Consigne 1.
Dans le texte fourni, recopiez à l'identique le passage qui commence aux mots "207    Afin d’apprécier si" et s'arrête après "de la procédure.".
Consigne 2.
D'après le texte fourni, que constitue un défaut ou une insuffisance de motivation ?

Texte fourni.
207    Afin d’apprécier si le CRU a méconnu l’article 69, paragraphe 2, du règlement no 806/2014 lorsqu’il a déterminé le niveau cible annuel dans la décision attaquée, le Tribunal doit d’abord examiner d’office si cette décision est suffisamment motivée en ce qui concerne la détermination dudit niveau.

208    À cet égard, il convient de rappeler qu’un défaut ou une insuffisance de motivation constitue un moyen d’ordre public pouvant, voire devant, être soulevé d’office par le juge de l’Union (voir arrêt du 2 décembre 2009, Commission/Irlande e.a., C‑89/08 P, EU:C:2009:742, point 34 et jurisprudence citée). Par conséquent, le Tribunal peut, voire doit, prendre en compte également d’autres défauts de motivation que ceux invoqués par la requérante, et ce, notamment, lorsque ceux-ci se révèlent au cours de la procédure.

Extraits des lignes.

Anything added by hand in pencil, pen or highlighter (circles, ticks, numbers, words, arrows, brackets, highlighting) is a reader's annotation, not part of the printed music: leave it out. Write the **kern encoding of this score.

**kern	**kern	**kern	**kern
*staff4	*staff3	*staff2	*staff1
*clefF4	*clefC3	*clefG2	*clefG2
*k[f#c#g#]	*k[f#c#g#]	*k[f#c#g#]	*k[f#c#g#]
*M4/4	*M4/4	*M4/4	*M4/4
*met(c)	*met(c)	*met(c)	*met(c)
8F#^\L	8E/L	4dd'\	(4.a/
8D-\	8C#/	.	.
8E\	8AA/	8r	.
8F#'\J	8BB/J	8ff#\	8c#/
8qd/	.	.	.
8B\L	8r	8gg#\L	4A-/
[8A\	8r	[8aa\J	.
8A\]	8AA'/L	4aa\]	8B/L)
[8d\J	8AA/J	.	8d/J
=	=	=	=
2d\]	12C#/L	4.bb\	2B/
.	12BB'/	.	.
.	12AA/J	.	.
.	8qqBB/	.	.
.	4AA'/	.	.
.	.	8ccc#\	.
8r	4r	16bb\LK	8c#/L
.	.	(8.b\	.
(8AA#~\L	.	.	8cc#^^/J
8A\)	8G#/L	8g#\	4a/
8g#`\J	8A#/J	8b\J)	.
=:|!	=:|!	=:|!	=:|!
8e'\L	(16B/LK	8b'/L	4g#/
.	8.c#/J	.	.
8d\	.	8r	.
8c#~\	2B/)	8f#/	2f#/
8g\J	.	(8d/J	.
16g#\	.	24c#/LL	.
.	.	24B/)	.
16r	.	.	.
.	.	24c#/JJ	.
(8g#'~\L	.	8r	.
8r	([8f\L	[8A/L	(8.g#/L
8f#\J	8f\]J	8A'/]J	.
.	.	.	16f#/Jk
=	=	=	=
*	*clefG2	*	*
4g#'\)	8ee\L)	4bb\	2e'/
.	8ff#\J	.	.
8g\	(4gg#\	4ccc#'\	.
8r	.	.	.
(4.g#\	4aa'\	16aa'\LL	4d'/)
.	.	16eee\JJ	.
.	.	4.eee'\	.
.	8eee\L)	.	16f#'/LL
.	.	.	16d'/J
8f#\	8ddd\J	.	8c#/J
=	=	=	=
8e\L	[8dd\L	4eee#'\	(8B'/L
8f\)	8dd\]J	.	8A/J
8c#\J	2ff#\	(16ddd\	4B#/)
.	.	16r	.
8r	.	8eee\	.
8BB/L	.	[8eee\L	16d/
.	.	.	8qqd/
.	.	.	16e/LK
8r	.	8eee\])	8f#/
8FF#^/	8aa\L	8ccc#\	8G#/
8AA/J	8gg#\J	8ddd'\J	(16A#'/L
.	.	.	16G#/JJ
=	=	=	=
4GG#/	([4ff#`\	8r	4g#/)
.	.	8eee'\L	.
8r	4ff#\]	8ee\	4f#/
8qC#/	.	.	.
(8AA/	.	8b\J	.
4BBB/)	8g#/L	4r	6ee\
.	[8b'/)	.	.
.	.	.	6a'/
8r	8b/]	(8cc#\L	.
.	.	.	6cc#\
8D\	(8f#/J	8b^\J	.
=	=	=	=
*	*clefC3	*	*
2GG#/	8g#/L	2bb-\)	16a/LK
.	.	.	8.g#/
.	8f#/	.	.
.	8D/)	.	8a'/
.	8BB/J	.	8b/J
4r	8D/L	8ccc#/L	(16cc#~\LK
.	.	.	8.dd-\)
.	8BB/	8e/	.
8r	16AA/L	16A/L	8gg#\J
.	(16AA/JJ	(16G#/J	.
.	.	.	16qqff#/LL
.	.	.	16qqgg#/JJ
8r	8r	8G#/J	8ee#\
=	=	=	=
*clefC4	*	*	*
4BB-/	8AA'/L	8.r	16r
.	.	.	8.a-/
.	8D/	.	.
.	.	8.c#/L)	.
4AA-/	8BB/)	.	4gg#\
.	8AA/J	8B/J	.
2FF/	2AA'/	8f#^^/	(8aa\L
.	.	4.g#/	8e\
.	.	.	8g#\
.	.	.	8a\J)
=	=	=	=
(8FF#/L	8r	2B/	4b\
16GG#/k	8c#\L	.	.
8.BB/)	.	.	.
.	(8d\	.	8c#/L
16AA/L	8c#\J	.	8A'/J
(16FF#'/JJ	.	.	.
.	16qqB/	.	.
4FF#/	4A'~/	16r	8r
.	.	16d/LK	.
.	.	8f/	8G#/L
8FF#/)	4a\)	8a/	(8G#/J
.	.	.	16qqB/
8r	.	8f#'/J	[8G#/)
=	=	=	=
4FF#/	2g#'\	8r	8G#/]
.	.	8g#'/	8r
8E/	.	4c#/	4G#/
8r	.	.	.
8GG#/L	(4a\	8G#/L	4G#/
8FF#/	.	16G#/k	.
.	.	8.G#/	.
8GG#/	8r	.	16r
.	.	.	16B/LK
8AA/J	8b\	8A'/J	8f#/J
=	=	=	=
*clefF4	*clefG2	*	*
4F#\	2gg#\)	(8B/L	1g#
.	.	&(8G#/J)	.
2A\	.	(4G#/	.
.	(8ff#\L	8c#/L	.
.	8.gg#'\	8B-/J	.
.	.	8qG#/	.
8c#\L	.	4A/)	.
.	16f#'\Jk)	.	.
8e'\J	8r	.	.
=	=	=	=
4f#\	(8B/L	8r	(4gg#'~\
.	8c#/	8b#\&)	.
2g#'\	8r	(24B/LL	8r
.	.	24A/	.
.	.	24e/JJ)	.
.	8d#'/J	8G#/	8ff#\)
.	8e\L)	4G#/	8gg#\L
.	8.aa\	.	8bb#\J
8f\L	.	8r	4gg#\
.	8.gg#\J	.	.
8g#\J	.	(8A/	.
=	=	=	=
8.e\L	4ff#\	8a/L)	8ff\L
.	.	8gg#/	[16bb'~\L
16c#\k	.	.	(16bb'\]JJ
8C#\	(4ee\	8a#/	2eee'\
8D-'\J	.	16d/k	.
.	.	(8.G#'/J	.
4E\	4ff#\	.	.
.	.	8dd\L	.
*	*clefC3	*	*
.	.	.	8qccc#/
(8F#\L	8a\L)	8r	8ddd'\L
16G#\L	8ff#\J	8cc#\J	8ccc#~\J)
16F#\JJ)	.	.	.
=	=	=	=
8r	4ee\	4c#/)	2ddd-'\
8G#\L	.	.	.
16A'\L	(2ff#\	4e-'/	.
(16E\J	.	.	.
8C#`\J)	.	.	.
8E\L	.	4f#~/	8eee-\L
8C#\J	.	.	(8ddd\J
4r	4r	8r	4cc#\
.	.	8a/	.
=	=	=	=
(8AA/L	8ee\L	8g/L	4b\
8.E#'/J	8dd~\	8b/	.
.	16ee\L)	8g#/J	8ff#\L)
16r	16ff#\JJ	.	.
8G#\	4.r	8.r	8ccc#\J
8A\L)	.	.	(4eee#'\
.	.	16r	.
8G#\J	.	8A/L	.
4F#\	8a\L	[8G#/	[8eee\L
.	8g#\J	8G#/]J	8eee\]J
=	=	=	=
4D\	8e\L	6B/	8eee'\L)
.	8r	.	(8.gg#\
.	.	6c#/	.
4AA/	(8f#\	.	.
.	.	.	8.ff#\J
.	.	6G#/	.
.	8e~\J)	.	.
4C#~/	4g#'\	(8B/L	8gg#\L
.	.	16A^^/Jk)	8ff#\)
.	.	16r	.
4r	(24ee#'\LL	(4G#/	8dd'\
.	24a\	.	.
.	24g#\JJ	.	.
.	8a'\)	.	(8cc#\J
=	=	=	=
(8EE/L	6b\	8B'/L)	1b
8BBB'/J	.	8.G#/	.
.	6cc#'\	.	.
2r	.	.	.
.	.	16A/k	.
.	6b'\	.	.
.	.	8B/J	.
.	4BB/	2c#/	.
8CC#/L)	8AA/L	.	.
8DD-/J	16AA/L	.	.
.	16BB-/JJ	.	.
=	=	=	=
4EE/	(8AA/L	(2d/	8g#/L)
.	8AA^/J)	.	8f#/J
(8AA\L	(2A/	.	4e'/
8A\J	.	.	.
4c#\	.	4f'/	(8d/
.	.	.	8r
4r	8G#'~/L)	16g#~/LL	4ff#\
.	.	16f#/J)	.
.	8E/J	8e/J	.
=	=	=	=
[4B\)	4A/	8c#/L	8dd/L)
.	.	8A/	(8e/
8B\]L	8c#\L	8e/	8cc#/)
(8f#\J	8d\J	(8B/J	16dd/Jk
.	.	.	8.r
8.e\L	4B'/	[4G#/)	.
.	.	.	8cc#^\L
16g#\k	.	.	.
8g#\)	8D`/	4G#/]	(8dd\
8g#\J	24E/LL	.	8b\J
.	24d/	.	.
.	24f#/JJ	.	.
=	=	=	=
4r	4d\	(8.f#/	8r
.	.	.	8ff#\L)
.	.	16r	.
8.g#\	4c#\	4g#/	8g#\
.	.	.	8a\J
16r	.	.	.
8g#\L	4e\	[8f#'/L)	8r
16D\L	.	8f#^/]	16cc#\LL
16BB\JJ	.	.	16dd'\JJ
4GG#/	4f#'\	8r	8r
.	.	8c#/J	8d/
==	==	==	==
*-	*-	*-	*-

Réponse complète 1.
207    Afin d’apprécier si le CRU a méconnu l’article 69, paragraphe 2, du règlement no 806/2014 lorsqu’il a déterminé le niveau cible annuel dans la décision attaquée, le Tribunal doit d’abord examiner d’office si cette décision est suffisamment motivée en ce qui concerne la détermination dudit niveau.

208    À cet égard, il convient de rappeler qu’un défaut ou une insuffisance de motivation constitue un moyen d’ordre public pouvant, voire devant, être soulevé d’office par le juge de l’Union (voir arrêt du 2 décembre 2009, Commission/Irlande e.a., C‑89/08 P, EU:C:2009:742, point 34 et jurisprudence citée). Par conséquent, le Tribunal peut, voire doit, prendre en compte également d’autres défauts de motivation que ceux invoqués par la requérante, et ce, notamment, lorsque ceux-ci se révèlent au cours de la procédure.

Réponse complète 2.
Un moyen d'ordre public pouvant, voire devant, être soulevé d'office par le juge de l'Union.